Pentagon claims Afghan government and coalition are working together to prevent the threat from expanding.
The Islamic State group is in an “initial exploratory phase” in Afghanistan, the Pentagon said in a report to Congress, noting the Taliban retained its resilience in the war-torn country.
I.S. extremists have never formally acknowledged having a presence in Afghanistan, but fears are growing that the group is making inroads there.
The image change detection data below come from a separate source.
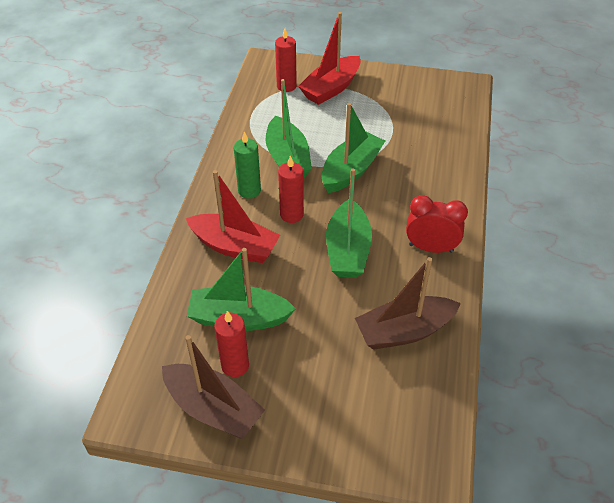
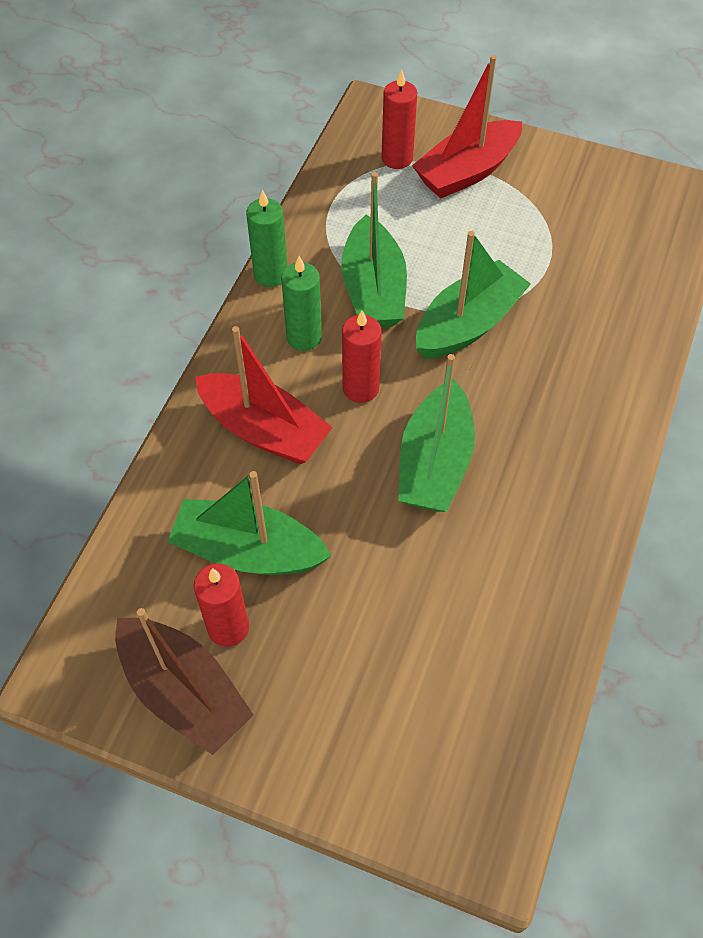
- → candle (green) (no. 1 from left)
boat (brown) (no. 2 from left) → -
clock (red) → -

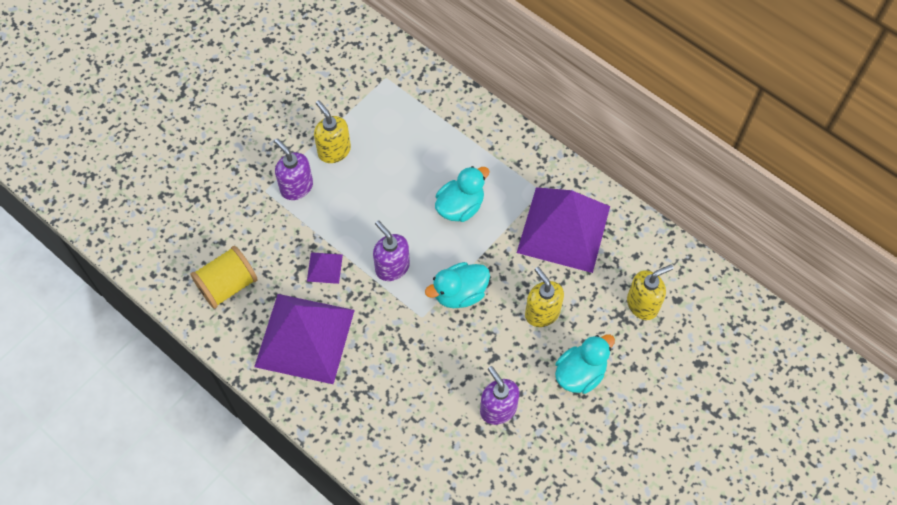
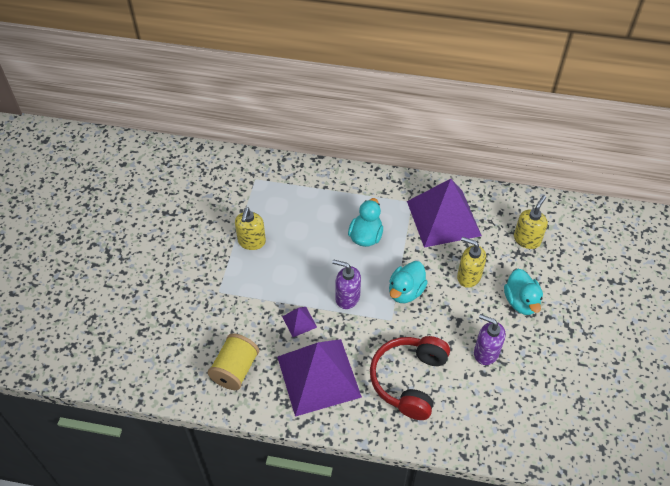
soap dispenser (yellow) (no. 1 from left), 105 degrees counterclockwise
- → headphones (red)
duck (turquoise) (no. 3 from left), 150 degrees clockwise
soap dispenser (purple) (no. 1 from left) → -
The Afghan government and the U.S.-led international coalition fighting the Taliban are keeping a wary eye on I.S., which has grabbed large areas of Syria and Iraq in a brutal offensive involving beheadings and forced religious conversions. “All are collaborating closely in order to prevent this threat from expanding,” the Pentagon report said, citing “evidence of limited recruiting efforts” by I.S. in Afghanistan. “Yet ISIL’s presence and influence in Afghanistan remains in the initial exploratory phase.”
On Tuesday the Taliban warned the leader of the Islamic State group against waging a parallel insurgency in Afghanistan, after a string of defections and reported clashes with militants loyal to I.S. “ISIL will likely continue to try to expand its presence in Afghanistan during the upcoming year, and it will compete for relevance with the Taliban and other extant terrorist and insurgent groups,” the report added, noting that the Taliban was also watching I.S. carefully.
But the report warned not to underestimate the “resilient” Taliban-led insurgency, identifying the Haqqani network as still the major threat to the U.S., coalition and Afghan security forces.